Source data:
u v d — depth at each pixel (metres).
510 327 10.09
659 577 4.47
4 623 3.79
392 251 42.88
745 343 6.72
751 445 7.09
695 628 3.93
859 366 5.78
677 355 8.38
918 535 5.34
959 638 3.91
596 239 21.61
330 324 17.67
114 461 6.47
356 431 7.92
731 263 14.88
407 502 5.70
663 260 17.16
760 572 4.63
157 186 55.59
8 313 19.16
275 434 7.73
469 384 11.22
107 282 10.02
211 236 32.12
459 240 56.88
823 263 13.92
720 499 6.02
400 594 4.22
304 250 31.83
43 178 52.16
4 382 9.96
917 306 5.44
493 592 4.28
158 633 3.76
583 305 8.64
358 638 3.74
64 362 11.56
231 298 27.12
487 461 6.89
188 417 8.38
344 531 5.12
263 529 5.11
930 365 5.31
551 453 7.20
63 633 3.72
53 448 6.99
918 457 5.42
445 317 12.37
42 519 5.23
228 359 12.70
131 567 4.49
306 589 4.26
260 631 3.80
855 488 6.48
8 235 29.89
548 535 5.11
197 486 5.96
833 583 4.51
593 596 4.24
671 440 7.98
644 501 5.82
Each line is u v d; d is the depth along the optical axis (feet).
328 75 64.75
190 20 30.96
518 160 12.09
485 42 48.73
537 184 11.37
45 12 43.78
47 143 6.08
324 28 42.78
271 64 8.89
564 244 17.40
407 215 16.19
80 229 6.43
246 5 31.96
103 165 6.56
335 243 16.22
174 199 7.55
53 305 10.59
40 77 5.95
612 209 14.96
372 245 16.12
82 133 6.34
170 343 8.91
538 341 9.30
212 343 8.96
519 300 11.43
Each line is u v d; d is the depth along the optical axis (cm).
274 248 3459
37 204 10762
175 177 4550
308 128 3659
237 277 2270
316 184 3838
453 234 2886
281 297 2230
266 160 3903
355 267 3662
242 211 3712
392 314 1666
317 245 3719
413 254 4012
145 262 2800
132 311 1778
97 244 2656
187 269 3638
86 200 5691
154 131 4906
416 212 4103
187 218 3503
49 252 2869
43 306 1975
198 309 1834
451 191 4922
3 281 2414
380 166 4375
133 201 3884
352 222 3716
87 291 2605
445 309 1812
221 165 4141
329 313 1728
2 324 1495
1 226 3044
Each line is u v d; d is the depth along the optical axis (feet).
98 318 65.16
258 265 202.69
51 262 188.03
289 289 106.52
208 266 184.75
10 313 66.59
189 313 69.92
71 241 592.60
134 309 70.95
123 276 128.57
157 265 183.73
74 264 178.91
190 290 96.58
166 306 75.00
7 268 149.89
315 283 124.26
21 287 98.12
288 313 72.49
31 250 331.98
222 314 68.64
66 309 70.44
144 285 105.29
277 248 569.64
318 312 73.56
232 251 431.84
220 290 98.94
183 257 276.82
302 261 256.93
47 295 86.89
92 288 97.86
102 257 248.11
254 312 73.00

Requirement: Begin at the first line of the records above and quote every line verbatim through the one that contains "190 20 30.96".

Solution for this exercise:
u v d — depth at each pixel (metres).
510 327 10.09
659 577 4.47
4 623 3.79
392 251 42.88
745 343 6.72
751 445 7.09
695 628 3.93
859 366 5.78
677 355 8.38
918 535 5.34
959 638 3.91
596 239 21.61
330 324 17.67
114 461 6.47
356 431 7.92
731 263 14.88
407 502 5.70
663 260 17.16
760 572 4.63
157 186 55.59
8 313 19.16
275 434 7.73
469 384 11.22
107 282 10.02
211 236 32.12
459 240 56.88
823 263 13.92
720 499 6.02
400 594 4.22
304 250 31.83
43 178 52.16
4 382 9.96
917 306 5.44
493 592 4.28
158 633 3.76
583 305 8.64
358 638 3.74
64 362 11.56
231 298 27.12
487 461 6.89
188 417 8.38
344 531 5.12
263 529 5.11
930 365 5.31
551 453 7.20
63 633 3.72
53 448 6.99
918 457 5.42
445 317 12.37
42 519 5.23
228 359 12.70
131 567 4.49
306 589 4.26
260 631 3.80
855 488 6.48
8 235 29.89
548 535 5.11
197 486 5.96
833 583 4.51
593 596 4.24
671 440 7.98
644 501 5.82
Each line is u v d; d is the depth along the optical axis (feet).
328 75 64.75
190 20 30.96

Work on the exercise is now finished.